The first line of the entries through the line bearing "looking for *4K streaming, Amazon has": copy these lines exactly and return nothing else.

= Beginning of Section =

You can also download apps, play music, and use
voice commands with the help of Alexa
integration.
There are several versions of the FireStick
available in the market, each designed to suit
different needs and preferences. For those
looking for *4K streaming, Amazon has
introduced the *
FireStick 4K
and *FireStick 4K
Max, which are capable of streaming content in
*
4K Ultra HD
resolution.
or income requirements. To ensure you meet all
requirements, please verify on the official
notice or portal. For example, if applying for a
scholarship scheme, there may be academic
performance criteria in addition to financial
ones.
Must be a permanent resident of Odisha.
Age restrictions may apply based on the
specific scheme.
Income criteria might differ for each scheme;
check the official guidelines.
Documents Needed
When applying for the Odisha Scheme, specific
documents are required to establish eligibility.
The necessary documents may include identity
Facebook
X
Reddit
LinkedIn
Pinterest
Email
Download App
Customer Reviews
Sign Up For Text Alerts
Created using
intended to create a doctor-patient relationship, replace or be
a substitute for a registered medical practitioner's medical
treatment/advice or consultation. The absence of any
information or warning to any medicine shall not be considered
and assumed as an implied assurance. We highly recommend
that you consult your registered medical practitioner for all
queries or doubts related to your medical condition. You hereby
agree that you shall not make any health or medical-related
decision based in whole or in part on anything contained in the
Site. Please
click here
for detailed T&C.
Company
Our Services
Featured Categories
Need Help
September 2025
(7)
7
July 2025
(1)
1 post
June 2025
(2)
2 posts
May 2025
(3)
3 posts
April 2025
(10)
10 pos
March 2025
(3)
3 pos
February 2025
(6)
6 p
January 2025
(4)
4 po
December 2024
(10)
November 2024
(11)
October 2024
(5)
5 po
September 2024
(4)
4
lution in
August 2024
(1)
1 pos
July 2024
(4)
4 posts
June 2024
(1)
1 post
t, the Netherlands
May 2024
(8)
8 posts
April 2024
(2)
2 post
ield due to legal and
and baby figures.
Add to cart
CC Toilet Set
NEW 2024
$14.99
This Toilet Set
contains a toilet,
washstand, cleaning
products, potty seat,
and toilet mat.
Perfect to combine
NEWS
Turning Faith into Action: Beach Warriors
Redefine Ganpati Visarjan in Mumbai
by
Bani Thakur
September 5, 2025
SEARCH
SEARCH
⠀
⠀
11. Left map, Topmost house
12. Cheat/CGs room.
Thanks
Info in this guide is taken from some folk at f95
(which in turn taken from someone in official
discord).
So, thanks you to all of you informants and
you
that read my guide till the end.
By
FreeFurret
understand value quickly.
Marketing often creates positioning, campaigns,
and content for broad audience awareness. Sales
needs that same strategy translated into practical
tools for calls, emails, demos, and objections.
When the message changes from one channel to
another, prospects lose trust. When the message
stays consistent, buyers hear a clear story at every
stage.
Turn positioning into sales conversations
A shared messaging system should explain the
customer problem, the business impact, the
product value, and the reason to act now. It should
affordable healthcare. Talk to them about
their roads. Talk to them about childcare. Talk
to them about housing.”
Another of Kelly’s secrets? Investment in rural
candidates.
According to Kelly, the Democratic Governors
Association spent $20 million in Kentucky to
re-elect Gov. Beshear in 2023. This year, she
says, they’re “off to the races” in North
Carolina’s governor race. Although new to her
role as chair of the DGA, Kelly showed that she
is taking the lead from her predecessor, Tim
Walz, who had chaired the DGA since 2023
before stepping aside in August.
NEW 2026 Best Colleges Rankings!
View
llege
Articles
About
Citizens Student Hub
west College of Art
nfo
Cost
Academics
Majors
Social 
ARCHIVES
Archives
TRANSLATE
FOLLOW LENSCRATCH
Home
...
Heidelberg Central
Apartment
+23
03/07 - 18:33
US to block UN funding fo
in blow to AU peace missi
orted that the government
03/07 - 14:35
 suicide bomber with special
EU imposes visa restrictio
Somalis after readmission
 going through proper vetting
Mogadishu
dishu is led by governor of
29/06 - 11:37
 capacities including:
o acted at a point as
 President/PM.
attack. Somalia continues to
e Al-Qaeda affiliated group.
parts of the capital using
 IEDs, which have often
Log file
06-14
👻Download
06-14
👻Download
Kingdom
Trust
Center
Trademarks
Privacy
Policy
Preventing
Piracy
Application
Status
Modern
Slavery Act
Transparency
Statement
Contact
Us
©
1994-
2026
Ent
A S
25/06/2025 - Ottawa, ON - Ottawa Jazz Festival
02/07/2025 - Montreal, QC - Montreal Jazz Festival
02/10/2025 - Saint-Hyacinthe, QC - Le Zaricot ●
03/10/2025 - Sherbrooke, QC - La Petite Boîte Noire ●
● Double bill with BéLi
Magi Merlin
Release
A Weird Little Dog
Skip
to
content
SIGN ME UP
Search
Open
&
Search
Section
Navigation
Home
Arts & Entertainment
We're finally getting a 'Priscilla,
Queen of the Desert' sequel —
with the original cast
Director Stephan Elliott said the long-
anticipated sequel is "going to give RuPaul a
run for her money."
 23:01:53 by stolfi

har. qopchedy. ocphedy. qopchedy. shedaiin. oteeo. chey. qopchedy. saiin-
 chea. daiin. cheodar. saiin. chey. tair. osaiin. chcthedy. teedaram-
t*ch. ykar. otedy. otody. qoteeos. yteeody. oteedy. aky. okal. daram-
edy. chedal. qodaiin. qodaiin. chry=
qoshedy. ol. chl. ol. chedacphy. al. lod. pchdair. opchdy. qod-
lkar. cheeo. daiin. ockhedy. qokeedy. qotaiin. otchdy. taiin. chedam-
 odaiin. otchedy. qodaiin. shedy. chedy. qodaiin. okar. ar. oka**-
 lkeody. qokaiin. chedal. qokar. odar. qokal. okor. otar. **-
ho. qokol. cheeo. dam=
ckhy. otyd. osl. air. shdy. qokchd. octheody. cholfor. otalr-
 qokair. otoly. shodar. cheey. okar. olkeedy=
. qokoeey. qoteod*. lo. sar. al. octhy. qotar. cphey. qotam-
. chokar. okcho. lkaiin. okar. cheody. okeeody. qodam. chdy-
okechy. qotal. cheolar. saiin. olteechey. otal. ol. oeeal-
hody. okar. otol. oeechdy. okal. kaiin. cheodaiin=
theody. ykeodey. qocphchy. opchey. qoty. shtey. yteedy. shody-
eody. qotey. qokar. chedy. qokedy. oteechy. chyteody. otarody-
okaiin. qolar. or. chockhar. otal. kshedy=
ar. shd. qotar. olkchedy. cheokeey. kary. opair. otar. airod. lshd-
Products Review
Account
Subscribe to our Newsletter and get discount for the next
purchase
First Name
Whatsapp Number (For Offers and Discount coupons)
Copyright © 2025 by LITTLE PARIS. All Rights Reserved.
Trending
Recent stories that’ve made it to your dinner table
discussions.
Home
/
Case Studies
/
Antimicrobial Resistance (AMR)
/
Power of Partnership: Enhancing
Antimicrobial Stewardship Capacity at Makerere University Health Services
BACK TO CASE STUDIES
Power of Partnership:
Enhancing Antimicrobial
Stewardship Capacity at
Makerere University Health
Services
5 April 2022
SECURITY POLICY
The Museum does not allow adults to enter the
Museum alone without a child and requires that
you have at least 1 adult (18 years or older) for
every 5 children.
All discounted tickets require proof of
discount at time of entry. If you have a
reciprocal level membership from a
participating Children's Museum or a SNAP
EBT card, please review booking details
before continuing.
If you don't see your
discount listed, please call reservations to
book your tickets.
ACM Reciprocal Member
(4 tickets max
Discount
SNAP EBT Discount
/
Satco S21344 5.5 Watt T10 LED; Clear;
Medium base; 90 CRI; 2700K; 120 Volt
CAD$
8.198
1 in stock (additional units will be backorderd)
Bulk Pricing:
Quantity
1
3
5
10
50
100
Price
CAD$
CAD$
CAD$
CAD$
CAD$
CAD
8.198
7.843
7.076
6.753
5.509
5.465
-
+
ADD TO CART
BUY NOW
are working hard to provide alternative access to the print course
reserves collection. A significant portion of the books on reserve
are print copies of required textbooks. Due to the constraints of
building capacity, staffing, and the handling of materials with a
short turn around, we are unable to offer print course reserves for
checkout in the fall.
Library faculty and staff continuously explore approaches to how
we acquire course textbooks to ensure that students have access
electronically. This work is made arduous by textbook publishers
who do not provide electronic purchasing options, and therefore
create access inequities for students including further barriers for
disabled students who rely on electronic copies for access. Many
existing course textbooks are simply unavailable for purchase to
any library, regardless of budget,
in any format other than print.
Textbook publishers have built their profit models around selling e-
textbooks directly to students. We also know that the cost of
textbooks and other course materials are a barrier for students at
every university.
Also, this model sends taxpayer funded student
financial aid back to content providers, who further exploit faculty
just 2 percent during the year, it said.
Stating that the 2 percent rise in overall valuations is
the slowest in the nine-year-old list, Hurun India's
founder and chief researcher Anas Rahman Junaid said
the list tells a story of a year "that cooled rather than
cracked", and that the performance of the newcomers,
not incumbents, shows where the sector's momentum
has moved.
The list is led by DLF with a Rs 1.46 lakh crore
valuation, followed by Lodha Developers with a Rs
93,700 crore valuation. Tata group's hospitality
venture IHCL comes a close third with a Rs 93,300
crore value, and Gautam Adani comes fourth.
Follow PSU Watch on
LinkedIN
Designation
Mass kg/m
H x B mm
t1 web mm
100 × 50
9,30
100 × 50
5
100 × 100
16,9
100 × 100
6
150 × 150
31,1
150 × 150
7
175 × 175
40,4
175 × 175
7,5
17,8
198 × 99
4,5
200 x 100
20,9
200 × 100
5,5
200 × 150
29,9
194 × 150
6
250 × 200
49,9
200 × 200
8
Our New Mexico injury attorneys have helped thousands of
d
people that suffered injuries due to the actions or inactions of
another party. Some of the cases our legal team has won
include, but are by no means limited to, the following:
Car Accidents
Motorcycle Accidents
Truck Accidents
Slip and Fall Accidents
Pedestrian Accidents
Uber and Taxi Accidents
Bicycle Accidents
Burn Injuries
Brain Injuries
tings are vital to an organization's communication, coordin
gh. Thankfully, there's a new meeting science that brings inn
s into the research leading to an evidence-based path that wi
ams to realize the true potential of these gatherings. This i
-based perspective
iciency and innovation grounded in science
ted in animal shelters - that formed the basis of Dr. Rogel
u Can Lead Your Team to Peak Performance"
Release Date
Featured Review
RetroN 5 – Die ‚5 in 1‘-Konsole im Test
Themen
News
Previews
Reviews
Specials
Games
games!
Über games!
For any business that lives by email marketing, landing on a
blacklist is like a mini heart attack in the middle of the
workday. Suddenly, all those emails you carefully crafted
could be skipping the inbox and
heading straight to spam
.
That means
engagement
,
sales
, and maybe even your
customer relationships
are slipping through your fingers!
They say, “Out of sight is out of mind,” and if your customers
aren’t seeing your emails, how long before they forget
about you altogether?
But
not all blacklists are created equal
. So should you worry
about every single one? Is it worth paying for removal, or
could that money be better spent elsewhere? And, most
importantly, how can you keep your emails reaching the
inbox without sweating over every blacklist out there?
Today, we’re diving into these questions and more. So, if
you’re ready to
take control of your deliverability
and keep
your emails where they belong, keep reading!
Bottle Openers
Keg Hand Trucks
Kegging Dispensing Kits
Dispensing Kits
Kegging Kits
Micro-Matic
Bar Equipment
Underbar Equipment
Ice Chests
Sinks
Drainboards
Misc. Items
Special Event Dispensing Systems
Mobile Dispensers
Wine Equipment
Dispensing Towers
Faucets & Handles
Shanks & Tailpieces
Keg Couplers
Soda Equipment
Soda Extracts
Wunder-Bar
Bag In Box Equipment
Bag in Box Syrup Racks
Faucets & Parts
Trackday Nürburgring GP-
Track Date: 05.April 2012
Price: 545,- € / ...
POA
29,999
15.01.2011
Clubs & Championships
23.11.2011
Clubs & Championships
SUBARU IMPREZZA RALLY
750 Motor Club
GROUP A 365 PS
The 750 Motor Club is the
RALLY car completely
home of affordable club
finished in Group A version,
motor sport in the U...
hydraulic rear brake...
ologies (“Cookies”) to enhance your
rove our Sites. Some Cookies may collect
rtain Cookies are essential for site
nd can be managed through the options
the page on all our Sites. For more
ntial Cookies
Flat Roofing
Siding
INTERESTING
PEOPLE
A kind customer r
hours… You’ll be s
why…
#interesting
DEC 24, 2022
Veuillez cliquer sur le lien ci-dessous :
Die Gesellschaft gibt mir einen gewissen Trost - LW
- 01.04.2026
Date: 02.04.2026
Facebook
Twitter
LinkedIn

= End of Section =

*Result of the task*:
You can also download apps, play music, and use
voice commands with the help of Alexa
integration.
There are several versions of the FireStick
available in the market, each designed to suit
different needs and preferences. For those
looking for *4K streaming, Amazon has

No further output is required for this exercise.